The distinction between unstressed full and weak vowel is not always clear, since RP /ɪ/ is ambiguous as between these two categories, and so sometimes are /əʊ/ and /aɪ/. Are the final vowels in armistice and cannabis weak (/ˈɑːm.ɪst.ɪs, ˈkæn.əb.ɪs/) or full and therefore consonant-capturing (/ˈɑːm.ɪ.stɪs, ˈkæn.ə.bɪs/)? RP really offers no grounds for a decision either way. For what it is worth, Australian English does, since Australians would keep a full /ɪ/ as /ɪ/ but turn a weak one into /ə/. It turns out that Australians use /ə/ in the final syllables of armistice and cannabis, thus indirectly demonstrating RP /ˈɑːm.ɪst.ɪs, ˈkæn.əb.ɪs/. In politics, as we have seen, Americans treat the final syllable as full-vowelled; so do the Australians (/‑tɪks/). RP offers no direct evidence, but may be presumed to agree with them.
Ambisyllabicity?
So strong is the presumption among linguists for CV.CV structure as universally preferred that many writers assume it to be true for English even in the face of strong counter-evidence such as is discussed here. Fudge (1984: 21) asserts, on no substantial evidence that I can detect, that competitive, for example, has a stressed syllable /pe/; but American writers, alert to the implications for /t/ allophones, correctly insist on /.ˈpet./ (see, for example, Webster’s Ninth New Collegiate Dictionary). Grunwell (1982) assumes, equally without justification, that a word such as better is /ˈbe.tə/.

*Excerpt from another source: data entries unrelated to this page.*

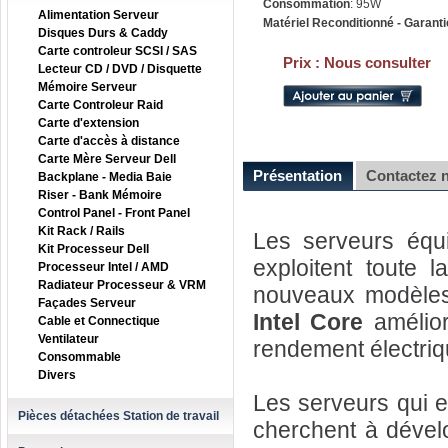
Consommation
: 95W
Alimentation Serveur
Matériel Reconditionné - Garanti
Disques Durs & Caddy
Carte controleur SCSI / SAS
Prix :
Nous consulter
Lecteur CD / DVD / Disquette
Mémoire Serveur
Carte Controleur Raid
Carte d'extension
Carte d'accès à distance
Carte Mère Serveur Dell
Présentation
Contactez 
Backplane - Media Baie
Riser - Bank Mémoire
Control Panel - Front Panel
Kit Rack / Rails
Les serveurs éq
Kit Processeur Dell
exploitent toute
Processeur Intel / AMD
Radiateur Processeur & VRM
nouveaux modèles 
Façades Serveur
Intel Core
amélior
Cable et Connectique
Ventilateur
rendement électriqu
Consommable
Divers
Les serveurs qui 
Pièces détachées Station de travail
cherchent à dévelo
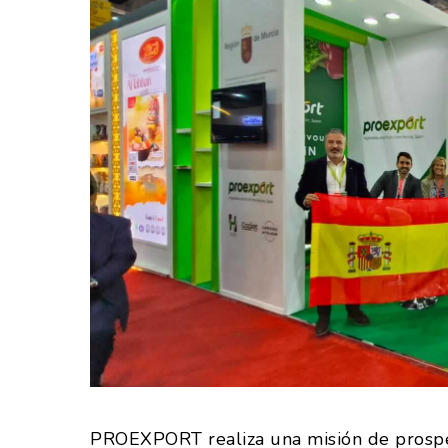
PROEXPORT realiza una misión de prospec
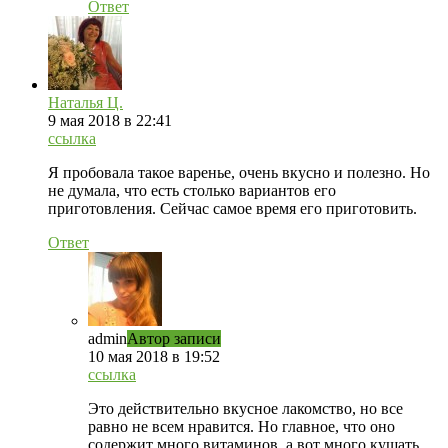
Ответ
Наталья Ц.
9 мая 2018 в 22:41
ссылка
Я пробовала такое варенье, очень вкусно и полезно. Но
не думала, что есть столько вариантов его
приготовления. Сейчас самое время его приготовить.
Ответ
admin
Автор записи
10 мая 2018 в 19:52
ссылка
Это действительно вкусное лакомство, но все
равно не всем нравится. Но главное, что оно
содержит много витаминов, а вот много кушать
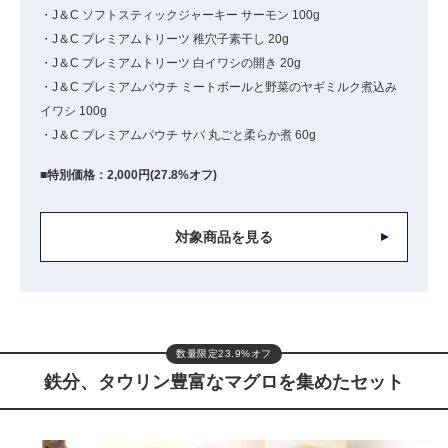
・J＆C ソフトスティックジャーキー サーモン 100g
・J＆C プレミアムトリーツ 稚穴子素干し 20g
・J＆C プレミアムトリーツ 白イワシの開き 20g
・J＆C プレミアムパウチ ミートボールと野菜のヤギミルク煮込み
イワシ 100g
・J＆C プレミアムパウチ サバ 丸ごと柔らか煮 60g
■特別価格：2,000円(27.8%オフ)
対象商品を見る
数量限定23.9%オフ
鉄分、タウリン豊富なマグロを集めたセット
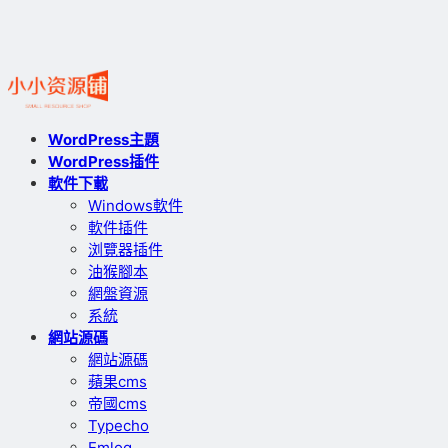
WordPress主題
WordPress插件
軟件下載
Windows軟件
軟件插件
浏覽器插件
油猴腳本
網盤資源
系統
網站源碼
網站源碼
蘋果cms
帝國cms
Typecho
Emlog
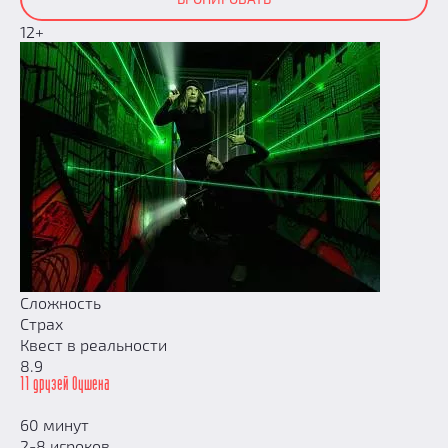
12+
Сложность
Страх
Квест в реальности
8.9
11 друзей Оушена
60 минут
2-8 игроков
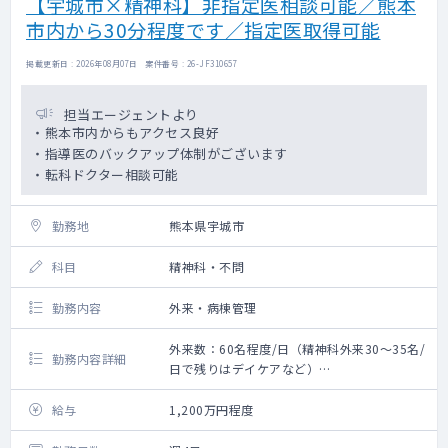
【宇城市×精神科】非指定医相談可能／熊本
市内から30分程度です／指定医取得可能
掲載更新日 : 2026年08月07日 案件番号 : 26-JF310657
担当エージェントより
・熊本市内からもアクセス良好
・指導医のバックアップ体制がございます
・転科ドクター相談可能
勤務地
熊本県宇城市
科目
精神科・不問
勤務内容
外来・病棟管理
外来数：60名程度/日（精神科外来30～35名/
勤務内容詳細
日で残りはデイケアなど）
救急搬入数：なし
〇外来・病棟の対応
給与
1,200万円程度
〇うつ病、認知症の患者の割合が高いです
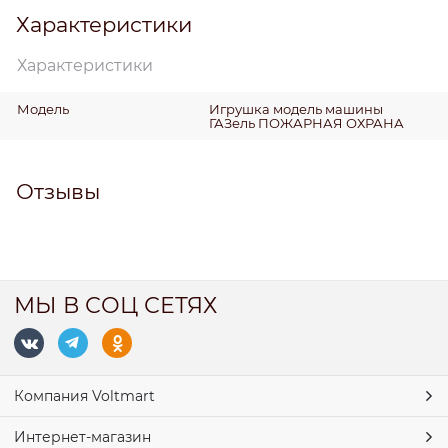
Характеристики
Характеристики
Модель
Игрушка модель машины
ГАЗель ПОЖАРНАЯ ОХРАНА
Отзывы
МЫ В СОЦ СЕТЯХ
Компания Voltmart
Интернет-магазин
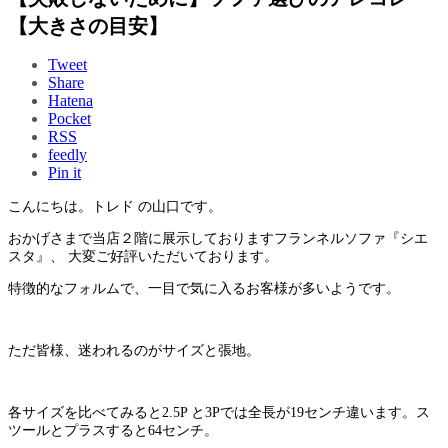
【大きさの目安】
Tweet
Share
Hatena
Pocket
RSS
feedly
Pin it
こんにちは。トレド の山口です。
おかげさまで当店２階に展示しておりますフランネルソファ『シエ
スタ』、 大変ご好評いただいております。
特徴的なフォルムで、一目で気に入るお客様が多いようです。
ただ皆様、迷われるのがサイズと張地。
各サイズを比べてみると2.5P と3Pでは全長が19センチ違います。ス
ツールとプラスすると64センチ。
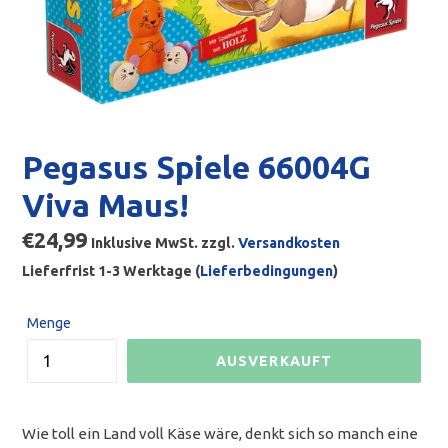
Pegasus Spiele 66004G
Viva Maus!
Normaler
€24,99
Inklusive MwSt. zzgl.
Versandkosten
Preis
Lieferfrist 1-3 Werktage (
Lieferbedingungen
)
Menge
AUSVERKAUFT
Wie toll ein Land voll Käse wäre, denkt sich so manch eine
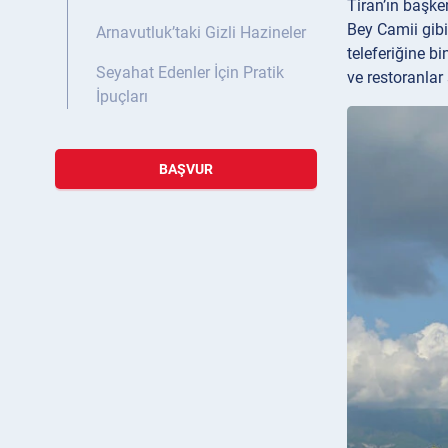
Tiran’ın başke
Bey Camii gibi
Arnavutluk’taki Gizli Hazineler
teleferiğine bi
Seyahat Edenler İçin Pratik
ve restoranlar
İpuçları
BAŞVUR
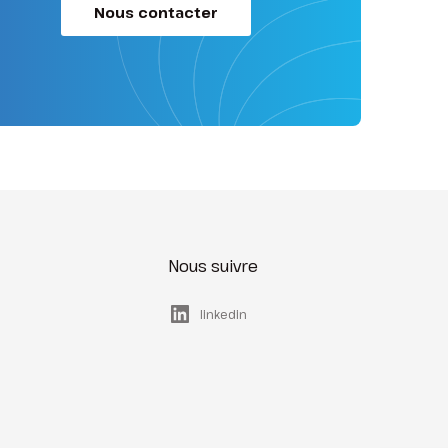
Nous contacter
Nous suivre
linkedin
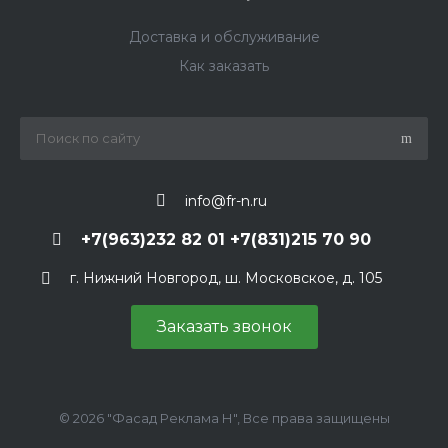
Доставка и обслуживание
Как заказать
info@fr-n.ru
+7(963)232 82 01 +7(831)215 70 90
г. Нижний Новгород, ш. Московское, д. 105
Заказать звонок
© 2026 "Фасад Реклама Н", Все права защищены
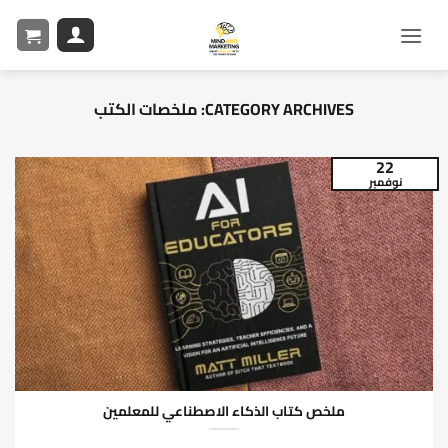
CATEGORY ARCHIVES:
ملخصات الكتب
22
نوفمبر
ملخص كتاب الذكاء الاصطناعي للمعلمين
يستكشف كتاب الذكاء الاصطناعي للمعلمين (2023) من تأليف مات ميلر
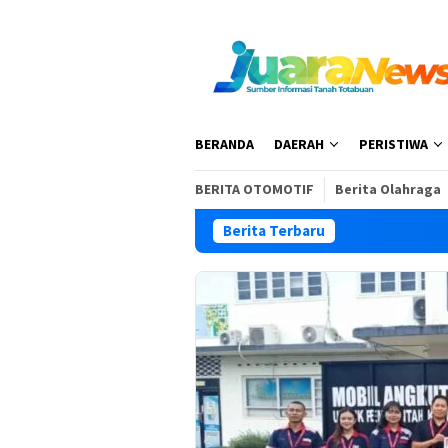
Loncat
ke
konten
BERANDA
DAERAH
PERISTIWA
BERITA OTOMOTIF
Berita Olahraga
Berita Terbaru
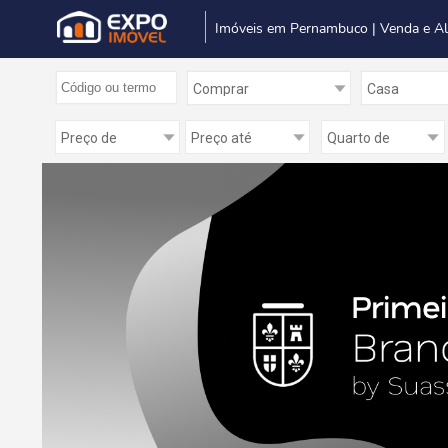
Imóveis em Pernambuco | Venda e A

A more sophisticated idea is that a ‘left-captured’ consonant such as the /t/ in better is ambisyllabic, belonging to both syllables simultaneously (Kahn 1976: 33; Gussenhoven 1986). This notion has a respectable origin in the phonetic approach to the syllable in terms of sonority: the intervocalic consonant represents a trough of sonority and ‘belongs’ to neither peak. In modern terms, ambisyllabicity may be felt to allow us to satisfy at the same time both the putative universal preference for CV.CV and the overwhelming allophonic arguments in favour of CVC.V. The principle of Occam’s razor, though, shows that ambisyllabicity is not a useful concept. Those who believe in an absolute universal preference for unchecked (open) syllables must, I believe, accept that in English this can at best be true only of deeply abstract representations, and that by the level at which allophonic conditioning becomes relevant a resyllabification rule must have come into operation, namely the principle I propose. And this is uneconomical, since a word such as additive, morphologically /æd+ɪt+ɪv/, would have to have been switched to phonological /ˈæ.dɪ.tɪv/ before surfacing again as [ˈæd.ɪt.ɪv]. There may be occasions when the Duke of York gambit is necessary (Pullum 1976), but I do not believe this is one of them.
Acknowledgements
My debt not only to Jones and Gimson but also to Fudge and Kahn must be self-evident, even though I frequently do not agree with them. Gussenhoven (1986) was published only after I had already delivered the UCL staff seminar paper of which this article is a version; I am delighted to see that our thoughts are along the same lines.